My Philosophy About Dory Boat Building
I love what I do and row what I build. It takes many strokes of sandpaper and miles on the oars to understand boat design. Mass production is never involved, so that quality and pride of craftmanship shine through in my boats.
Type of Construction and Materials Used
I use stitch-and-glue construction to form what’s called a “composite boat”.

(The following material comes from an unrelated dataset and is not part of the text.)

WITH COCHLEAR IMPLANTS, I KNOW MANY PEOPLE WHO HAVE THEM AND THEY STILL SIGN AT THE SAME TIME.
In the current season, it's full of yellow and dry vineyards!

I start with either marine plywood or foam-core, from which side panels, bulkheads, and the floor are cut. I then sheath all cut-out pieces with fiberglass cloth and epoxy. The stitch-and-glue effect is the result of “tacking” pieces together in a custom jig. All seams are completely filleted, taped, and artistically faired to bring the hull into shape. Extra layering of heavily woven cloth, such as biaxial fiberglass, dynel or core-mat, are applied to both sides of the floor and chine. This creates an “I-Beam” effect to strengthen those vulnerable areas, that are typically subjected to impact and high-use.

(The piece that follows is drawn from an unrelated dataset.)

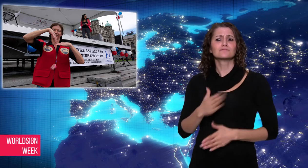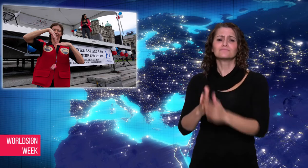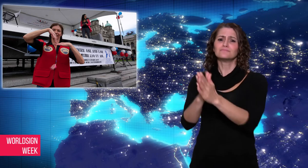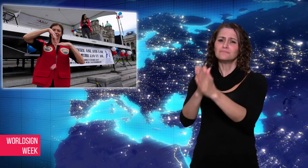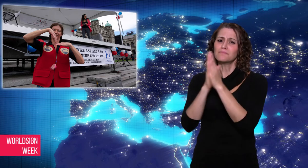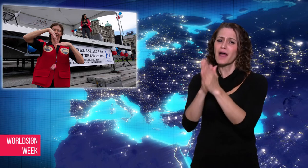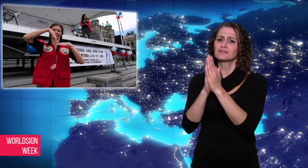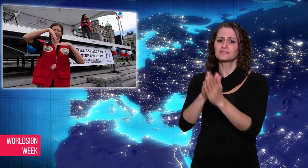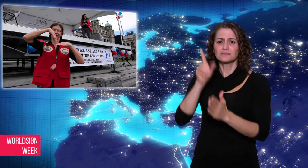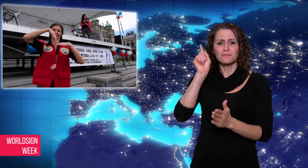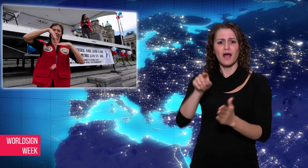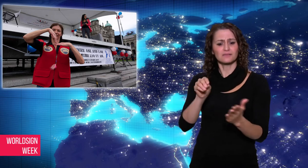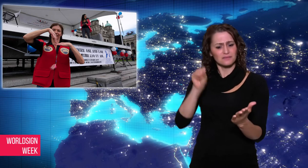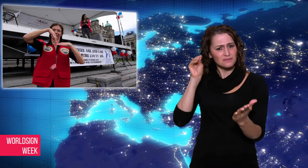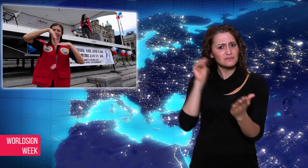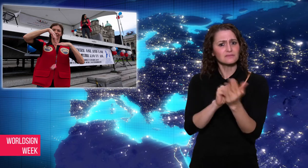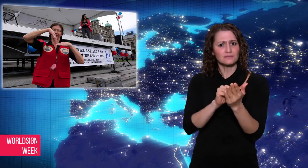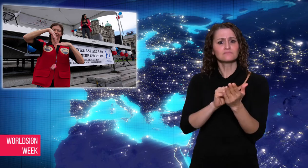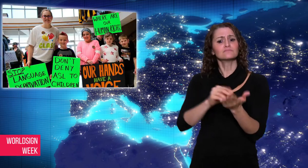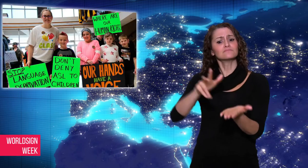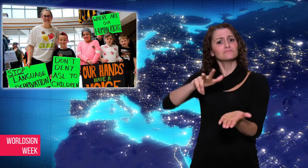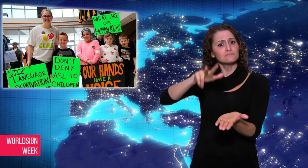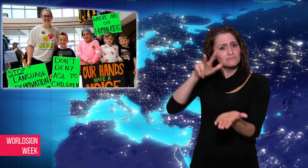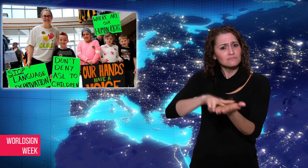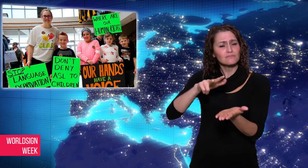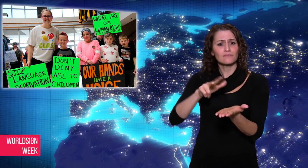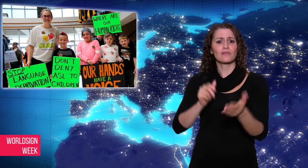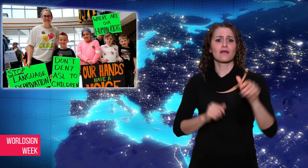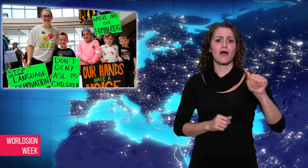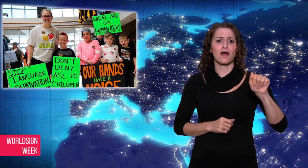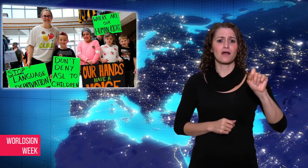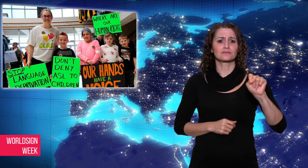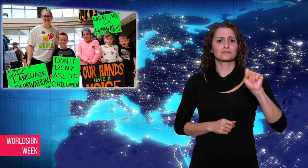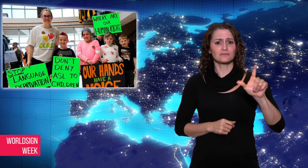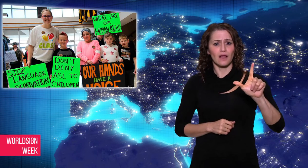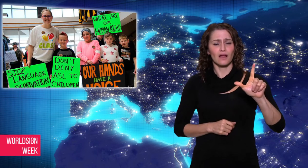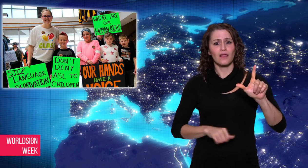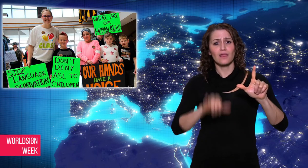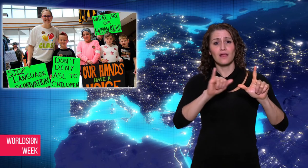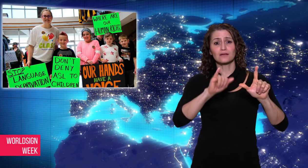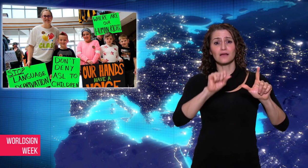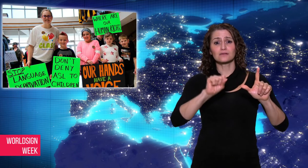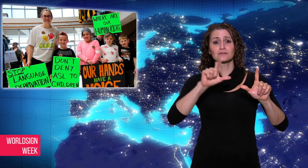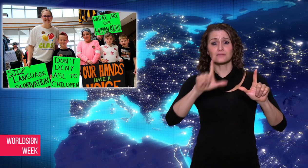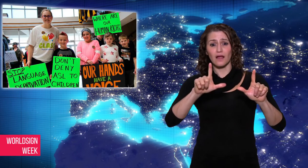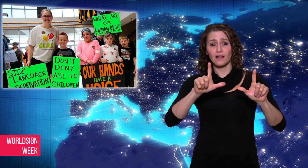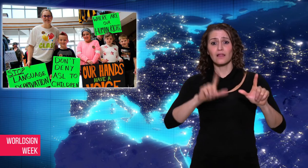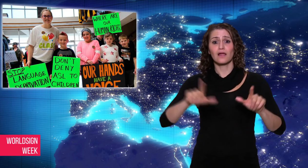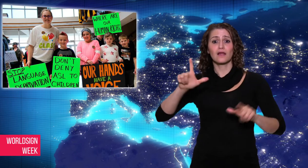ASL, ISL, and LSQ as official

The modern sitch-and-glue process to form a composite hull, virtually eliminate the need for ribs and frames compared to how original dories were built. This technique results in a super strong, wood (or foam) core boat, that can then be finished with hardwood, such as ash, mahogany, teak, or cherry. Hardwood is pre-shaped, finished, and then fitted throughout the boat for extra strengthening, adding function, and fine-tuning an elegant look. Wooden finish items include bowstem/sternstem, gunnels, hatch landings, handrails, foot brace and other trim. I use both West Systems and Resin Research for epoxy and related products. Non-corrosive hardware such as bronze, stainless steel and aluminum are used for screws, fasteners, eye-bolts and hinges. The oar station can be finished with a powder-coating color of your choice. I use bronze oar locks fitted into nylon inserts for ultimate rowing control and finesse.
About Epoxy Products
I use both Resin Research Epoxy and West Systems for all glue-laminating and fitting. These products are commonly used for constructing and shaping surfboards, paddle boards, and sailboat hulls made for racing. My whitewater dories are among the strongest and lightest-weight on the market, largely due to modern-day epoxy inovations and high-density foam-core products.